Ist das nun gut oder schlecht?
Die Antwort: beides. Denn die Preise für Konsumgüter sind in Volkswirtschaften mit guter Infrastruktur und Logistik meist niedriger als in Ländern, in denen es keine großen Absatzmärkte und Transportketten gibt. Deshalb geben die privaten Haushalte in Rumänien viel mehr, nämlich 6,9 Prozent, ihres Einkommens für Kleidung und Schuhe aus. In der Türkei, größter Bekleidungshersteller Europas und sechstgrößer Baumwollproduzent, sind es 6,4 Prozent. (vgl. statista)

Deutschland ist die größte Volkwirtschaft Europas und Drehkreuz im internationalen Warenhandel.
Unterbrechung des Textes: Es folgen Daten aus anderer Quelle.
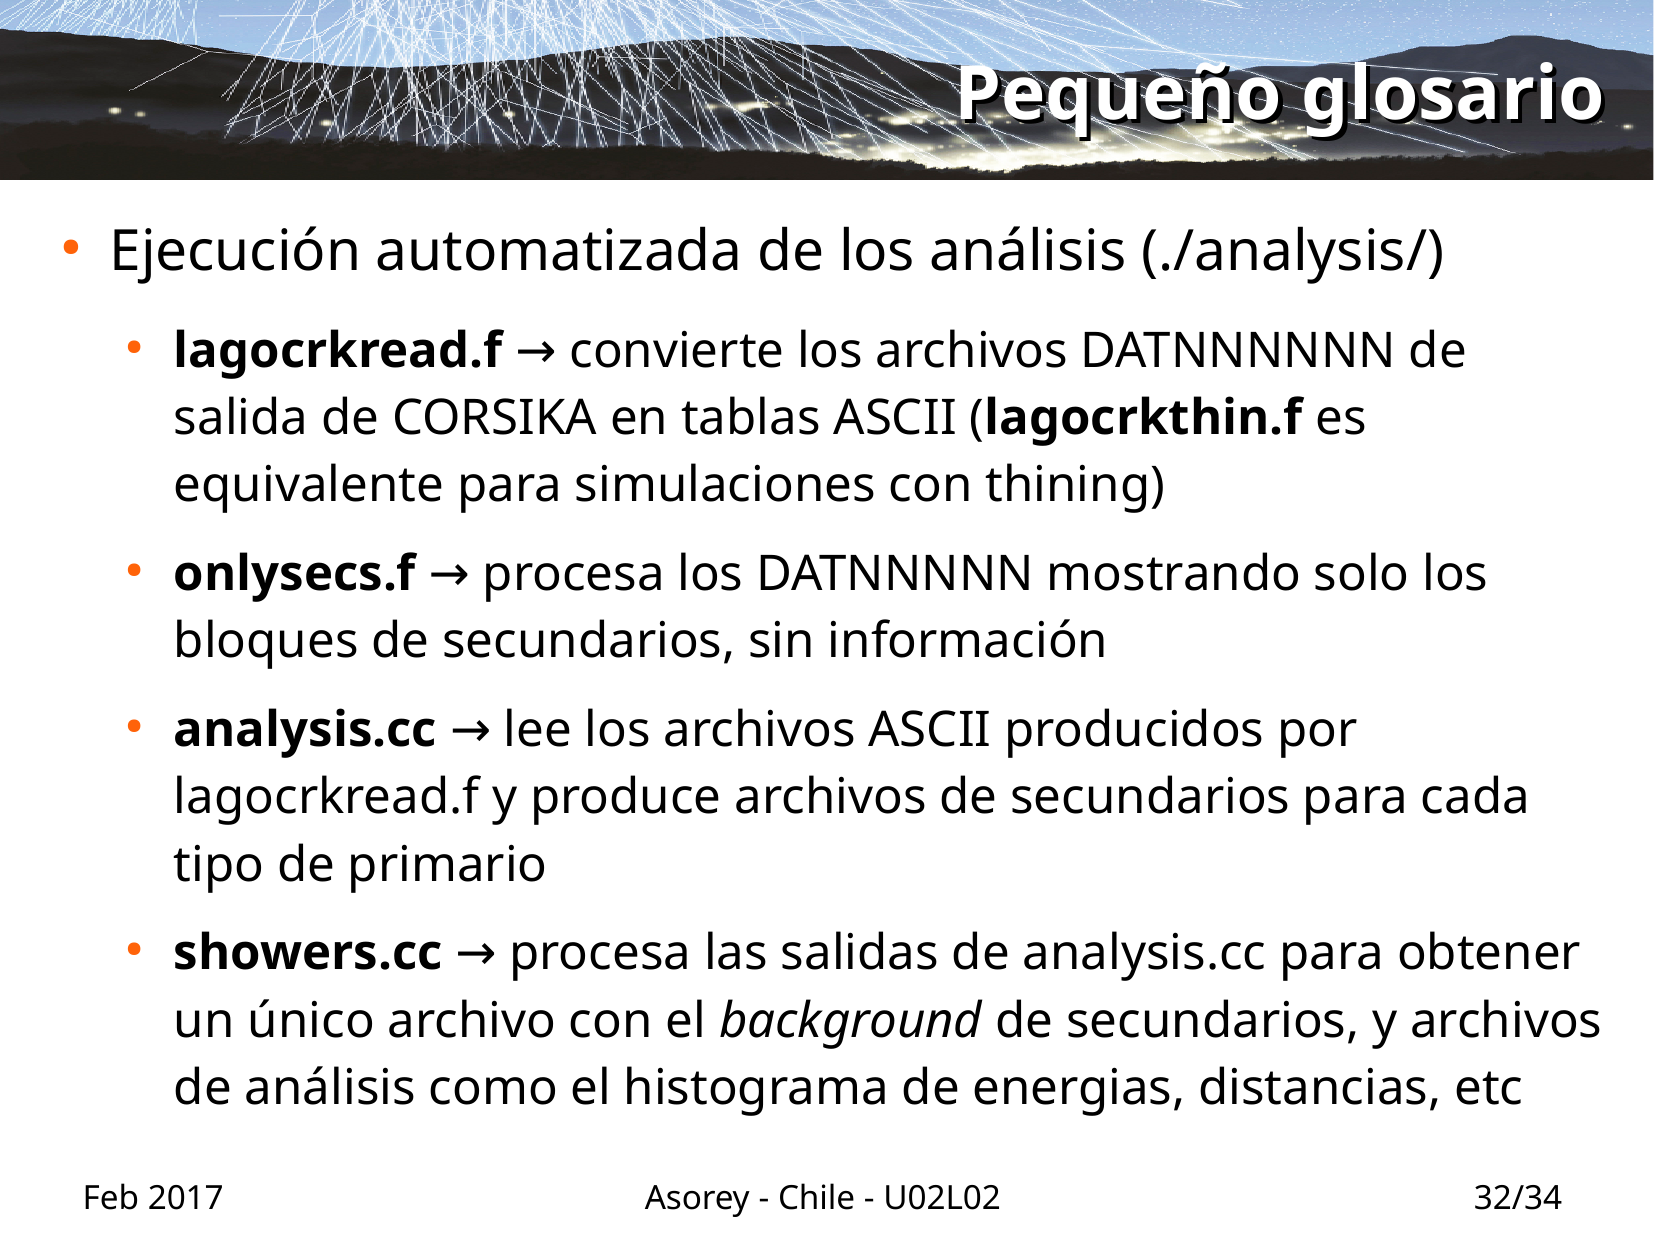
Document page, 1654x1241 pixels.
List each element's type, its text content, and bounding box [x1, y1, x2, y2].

list Ejecución automatizada de los análisis (./analysis/) lagocrkread.f → convierte los archivos DATNNNNNN de salida de CORSIKA en tablas ASCII (lagocrkthin.f es equivalente para simulaciones con thining) onlysecs.f → procesa los DATNNNNN mostrando solo los bloques de secundarios, sin información analysis.cc → lee los archivos ASCII producidos por lagocrkread.f y produce archivos de secundarios para cada tipo de primario showers.cc → procesa las salidas de analysis.cc para obtener un único archivo con el background de secundarios, y archivos de análisis como el histograma de energias, distancias, etc [45, 210, 1606, 1156]
title Pequeño glosario [45, 15, 1606, 166]
picture [0, 0, 1654, 180]
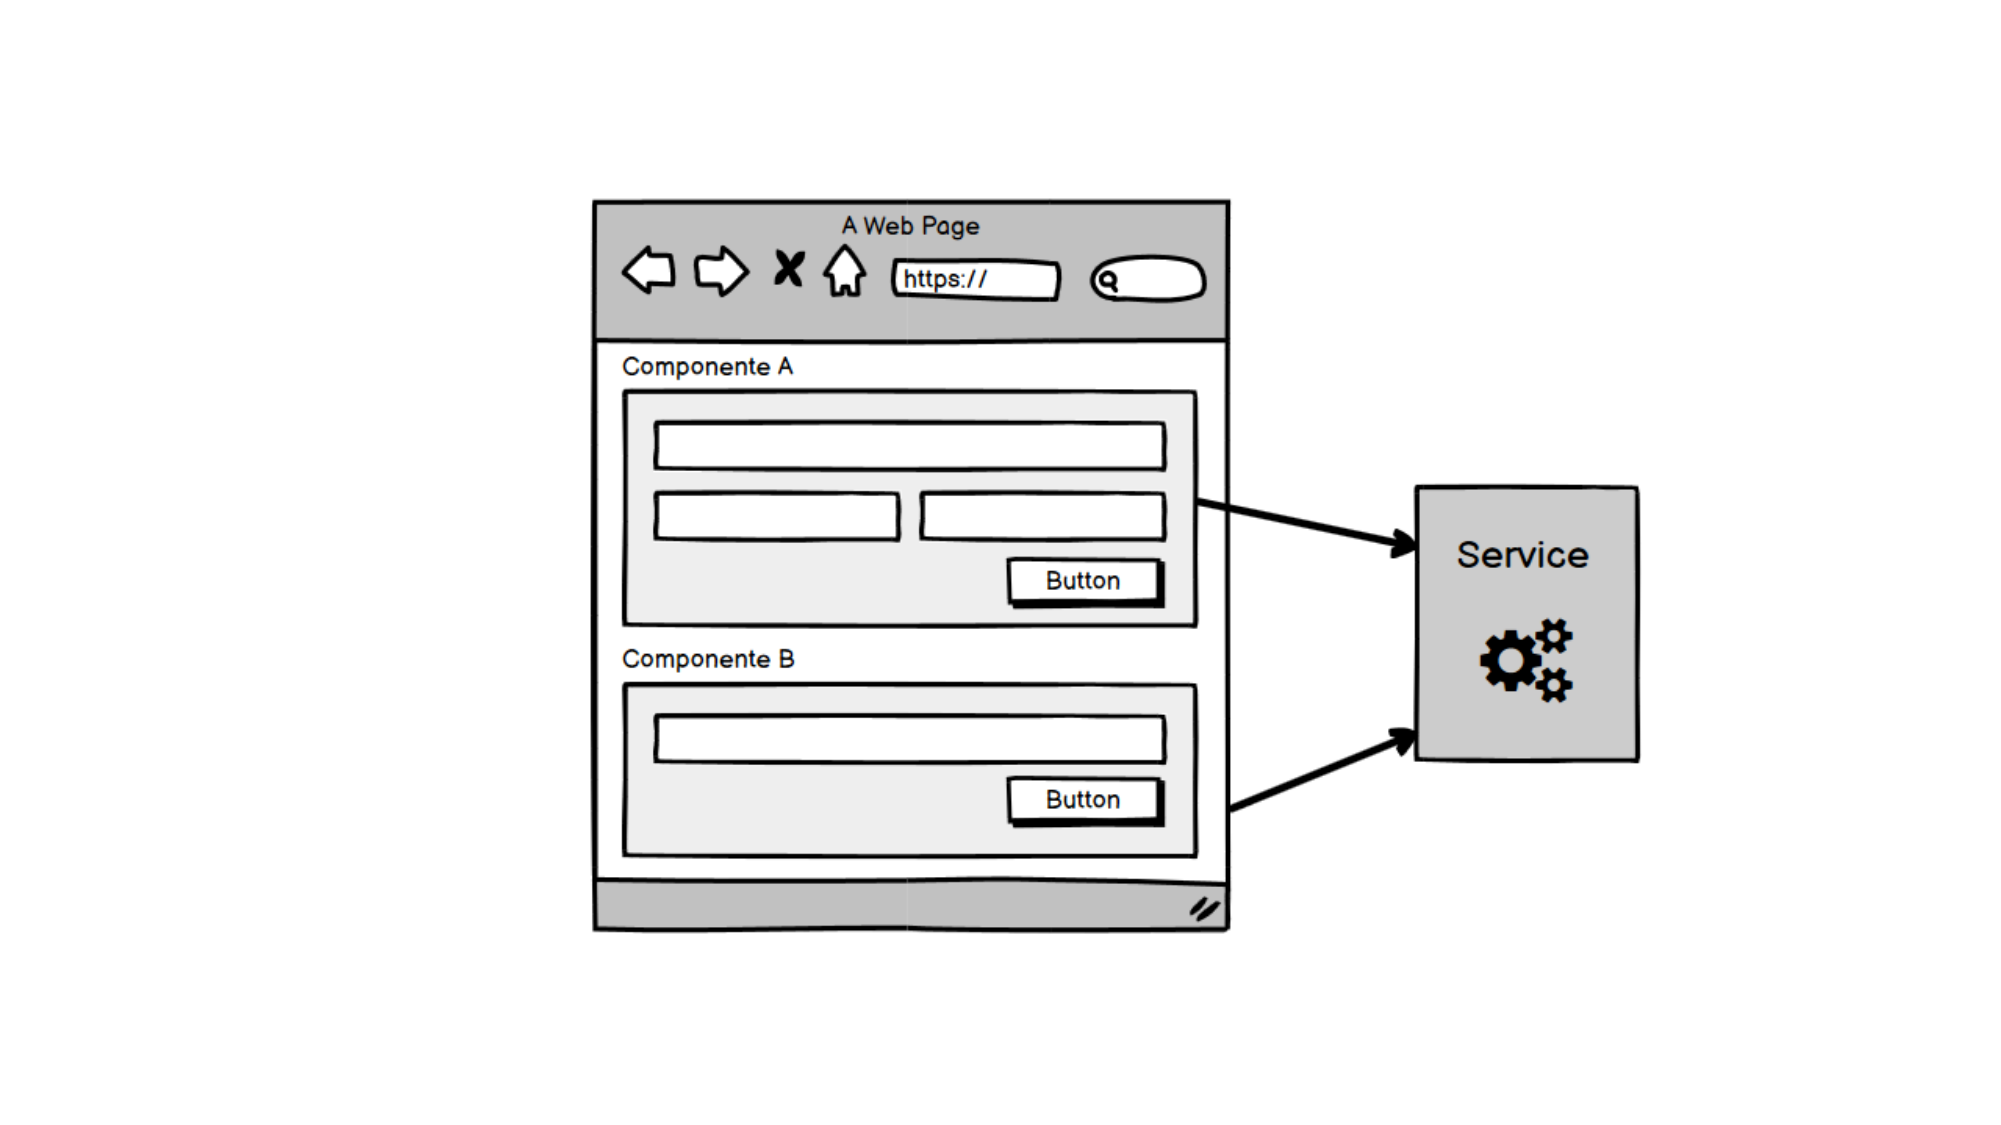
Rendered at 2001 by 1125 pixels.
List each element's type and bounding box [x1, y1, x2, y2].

picture [580, 177, 1656, 948]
Ist deshalb unser Textilangebot so günstig? Nur zum Teil, denn die Marktpreise spiegeln naturgemäß zum einen den Stellenwert eines Produktes in einer Gesellschaft, zum anderen die nachgefragte Qualität wider.
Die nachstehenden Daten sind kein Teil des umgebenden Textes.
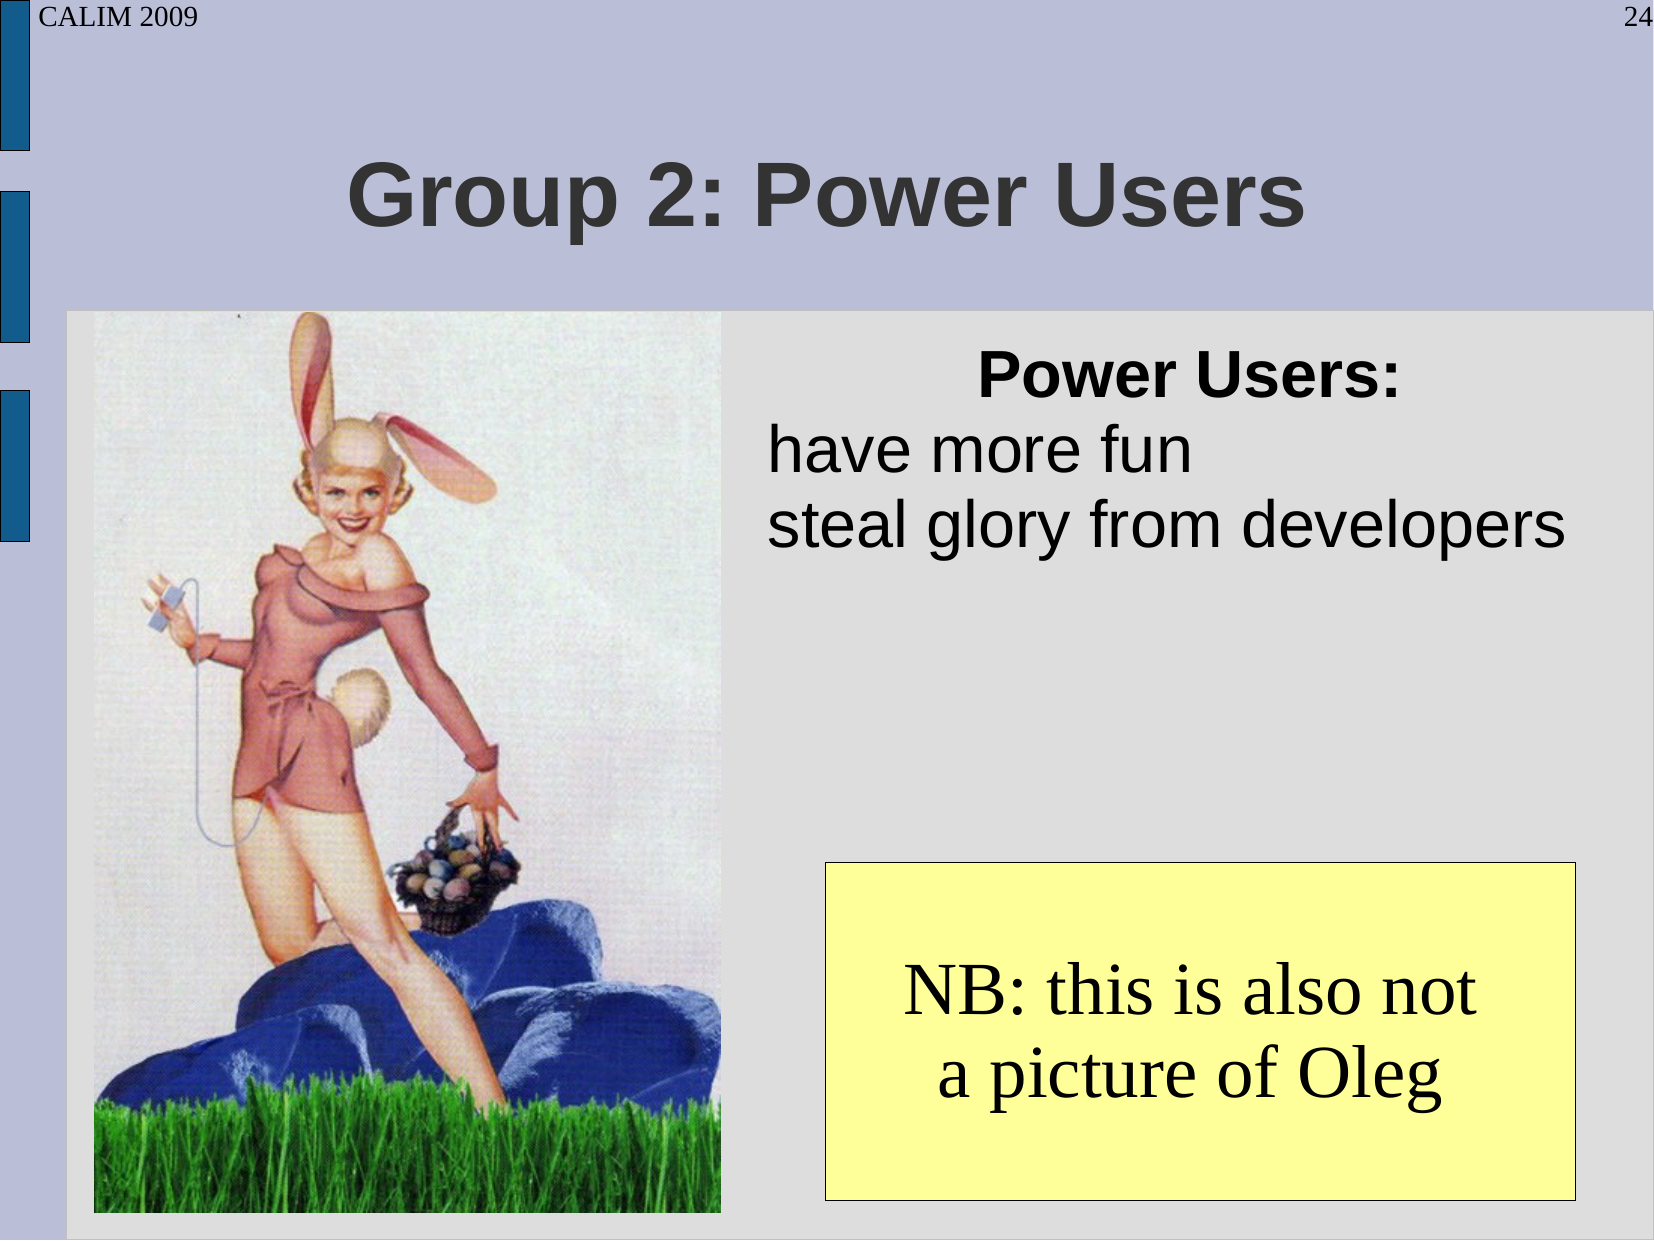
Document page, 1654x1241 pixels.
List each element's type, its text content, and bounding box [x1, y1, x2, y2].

picture [94, 312, 721, 1213]
text_box NB: this is also not a picture of Oleg [825, 862, 1576, 1201]
title Group 2: Power Users [121, 91, 1534, 299]
list Power Users: have more fun steal glory from developers [750, 337, 1613, 1201]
Meine Schwester heißt Polyester

Über den Wert, den die Deutschen der Mode beimessen, lässt sich trefflich streiten. Aber nicht über die nachgefragte Qualität. Hier gibt es harte Fakten: 55 Prozent der in Deutschland verkauften Textilien bestehen aus billigem Polyester, nur ein Viertel aus Baumwolle, wobei der Anteil an biologisch hergestellter Baumwolle im einstelligen Bereich liegt. (vgl. CIR).
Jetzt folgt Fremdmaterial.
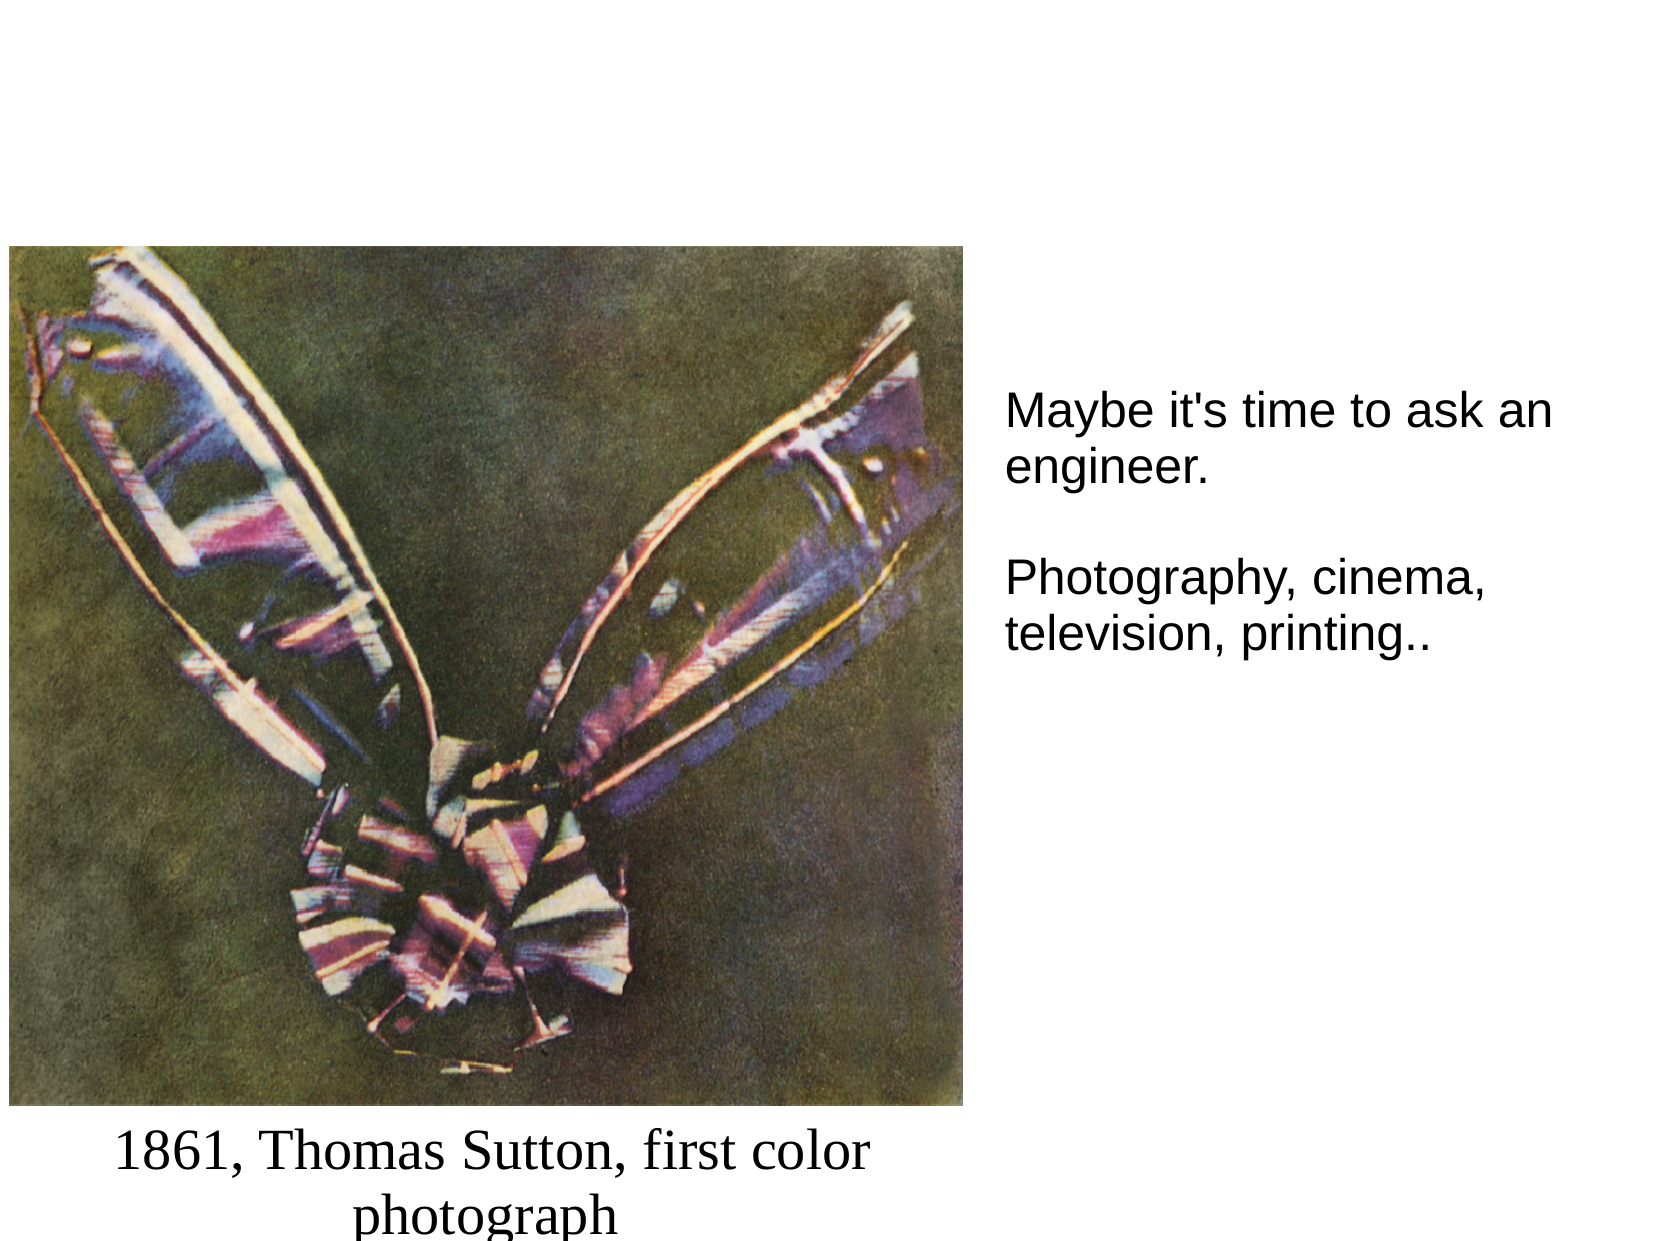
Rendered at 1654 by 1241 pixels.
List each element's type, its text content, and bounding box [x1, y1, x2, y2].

picture [9, 246, 963, 1106]
text_box 1861, Thomas Sutton, first color photograph [55, 1110, 931, 1241]
text_box Maybe it's time to ask an engineer. Photography, cinema, television, printing.. [990, 375, 1654, 826]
Das bedeutet: Auf dem großen Absatzmarkt Deutschland ist die Kleidung günstig. Billig ist sie, weil die deutschen Konsument*innen es so wollen. Zur Verdeutlichung hilft ein Blick auf eine andere Sparte, nämlich den Lebensmittelkonsum im EU-Vergleich: Nach Deutschland sind die nächstgrößten Volkswirtschaften Frankreich, Italien und Spanien ebenfalls keine kleinen Absatzmärkte. Trotzdem gibt man dort in etwa ein Drittel mehr für Nahrungsmittel aus. Wer im Urlaub dort durch die Supermärkte flaniert, sieht, dass man in diesen Ländern oft auch mehr Auswahl und Qualität bekommt, wenn man bereit ist dafür zu bezahlen. Vielleicht können sich die Menschen in Deutschland das aber gar nicht leisten? Mag sein. Offenkundig ist, dass sie ihre Prioritäten anders setzen. Denn während sie von Jahr für Jahr nur 0,1 Prozent mehr für Kleidung ausgeben, investieren sie jährlich über 6 Prozent mehr in Telefongeräte.

Es ist also vielmehr eine Frage, welche Bedeutung wir Verbraucher*innen bestimmten Bereichen unseres Konsums beimessen. Im Bereich der Lebensmittelindustrie hat die gestiegene Nachfrage nach Bio-Produkten zu einem flächendeckenden Einzug dieser Nahrungsmittel bis in die Discounter-Regale geführt. Im vergangenen Jahr lag der Anteil der Bio-Lebensmittel in Deutschland bereits bei 6,8 Prozent. Der Anteil der Bio-Baumwolle am Weltmarkt stieg zuletzt stark an, liegt aber immer noch nur bei etwa 1 Prozent.

Jedes achte Lebensmittel wird in deutschen Haushalten weggeworfen, also über 12 Prozent. Lebensmittelverschwendung ist ein großes Problem, doch immerhin wird sie öffentlich thematisiert, große und kleine Initiativen kämpfen dagegen an. Textilverschwendung kommt dagegen im öffentlichen Diskurs bislang nicht einmal vor. Dabei werden 20 Prozent der erworbenen Kleidungsstücke nie getragen. Das Potential für einen Sinneswandel zu mehr nachhaltigem Textilkonsum in Deutschland ist also da. Andere umsatzstarke Branchen zeigen, dass Wandel möglich ist und das Heft des Handels in den Händen der Verbraucher*innen liegt.

Die steigende Inflation sowie die teilweise explodierten Logistik- und Rohstoffkosten fordern schon jetzt in der Textilbranche ihren Tribut und führen unweigerlich auch zu höheren Preisen für die Endkund*innen. An ihnen liegt es nun, diese Zäsur zu nutzen, um in dieser Umbruchphase der Modeindustrie ihre Budgets gezielt dazu zu nutzen, um ausgewählter, bewusster und nachhaltiger Kleidung zu kaufen und so zum Wandel beizutragen.